Ему было лет сорок. Мужик как мужик. Лицо круглое, сильно обветренное и загорелое, как у людей, которые все время проводят под открытым небом. Нормальный вроде мужик, но чем-то он мне не нравился. Гонор — само собой. Но что-то еще было. Взгляд бегающий какой-то. С чего бы?
— Кому непосредственно вы подчиняетесь? — спросил я.
— Этого я не имею права вам сказать.
— Тогда скажите то, на что имеете право.
— Я ни на что не имею права. А если будете продолжать свой допрос, пойдете под трибунал!
— Что-то больно часто сегодня у нас идет речь о трибунале, — заметил я. — Вы — второй, кто мне этим грозит. Всего за сорок минут.
— Вы развяжете меня, наконец, или нет?
— Пока — или нет. Не выступайте, капитан.

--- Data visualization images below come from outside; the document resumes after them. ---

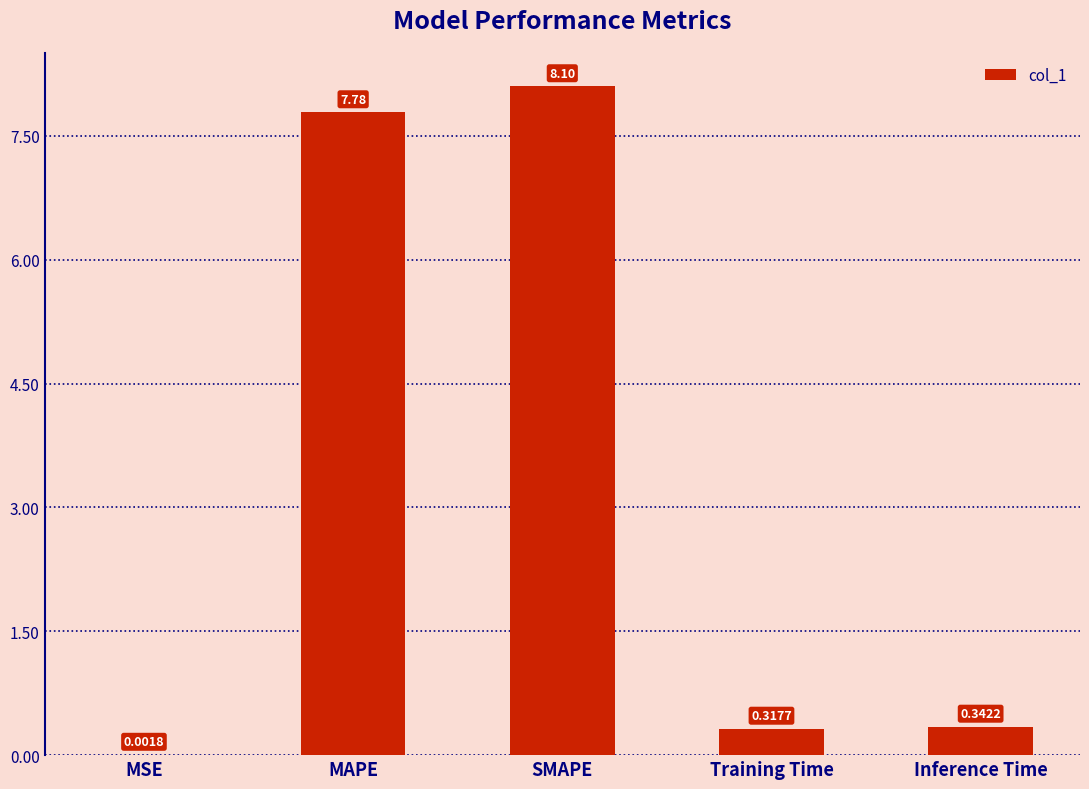

What is the sum of all values?

16.5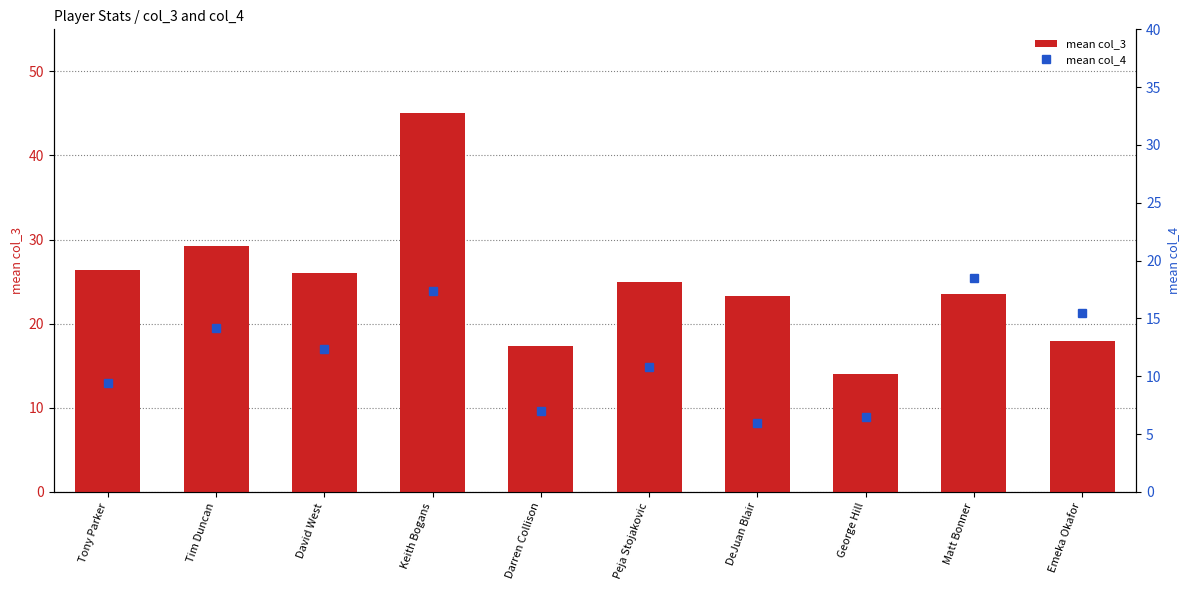

The mean col_4 series shows 6.0 at DeJuan Blair. True or false?

True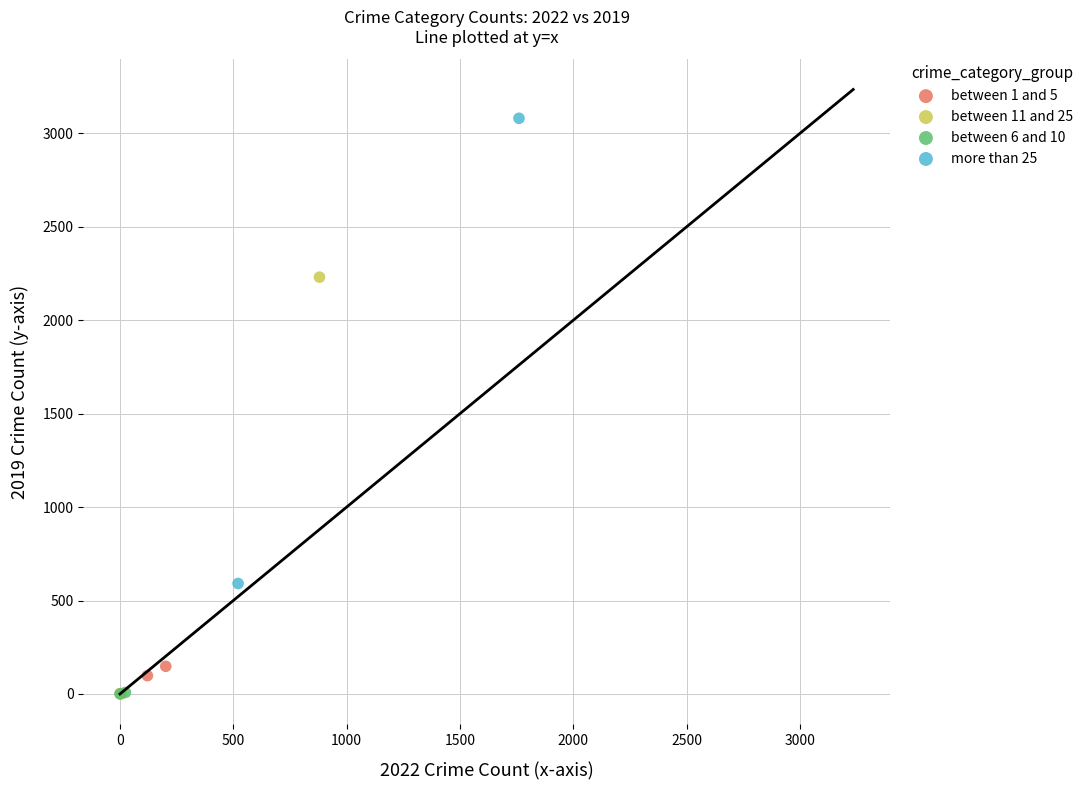

What are all the series names shown in the legend?

between 1 and 5, between 11 and 25, between 6 and 10, more than 25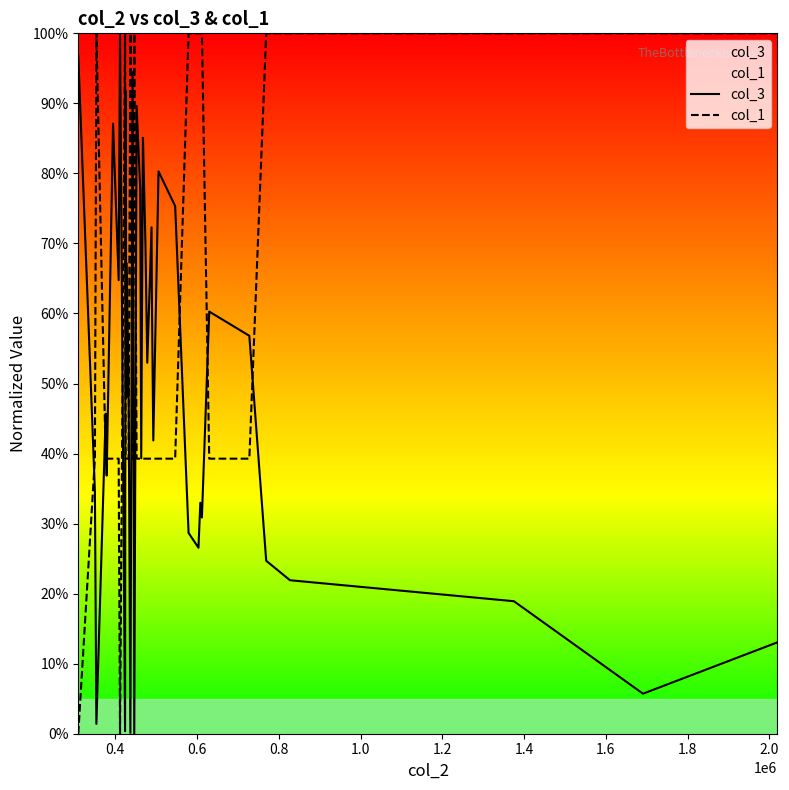

List the series in order of their overall mean, lowest first.

col_3, col_1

Если бы мы не появились здесь, эти сыромятные ремешки были бы у вас не на руках и ногах, а на горле. Вам не кажется, что со своими спасителями следует обращаться поделикатнее?
Он хотел что-то ответить, но в этот момент меня окликнул Док:
— Сережа, взгляни-ка, что я тут нашел!
Док был единственным, кто не признавал прозвищ, а обращался ко всем по имени: Сережа, Сеня, Дима, Олежка. В обычное время, конечно. На операциях — там другое дело. Там не назовешь Трубача Колюней — он просто не поймет, что это к нему обращаются.
Я оставил капитана Труханова обдумывать ответ, а сам подошел к Доку. Он сидел на корточках возле разворошенной спортивной сумки.
— Что же ты нашел?
— Вот — рация.
— Понятно, рация. По ней они, видно, и вызвали помощь, когда увидели, что попали в засаду.
— А вот эта штука поинтереснее.
Он показал мне какой-то термос не термос, но что-то вроде термоса — только не с плоским дном, а с заоваленными углами.
— Что это такое? — спросил я.
— Это называется «сосуд Дьюара». В таких сосудах хранится сжиженный газ, обычно азот. При температуре, если мне не изменяет память, минус двести восемьдесят шесть градусов. Подставь ладонь.
Я подставил. Док нажал какую-то кнопку, из носика выл стела белесая струйка, и я ощутил, как мою руку словно бы ожгло кипятком.
Я судорожно зачесался, одновременно сообщая Доку все, что думаю о его манере разъяснять командиру научные вопросы.
— Ничего страшного, — успокоил меня Док. — А вот если подержать руку под такой струей минуту-другую, она остекленела бы и при ударе разлетелась, как ледышка.
— Только не доказывай! — прикрикнул я, на всякий случай убирая руки. — Я тебе и так верю. На хрена им этот Дьюар?
— Вообще-то он применяется в медицине для быстрой заморозки тканей. Живых тканей.
— А на кой черт их замораживать, если они живые?
— Чтобы сохранить жизнедеятельность. Например, при трансплантации органов, когда почку погибшего человека вживляют больному. При определенном температурном режиме жизнеспособность почки может сохраняться достаточно долго.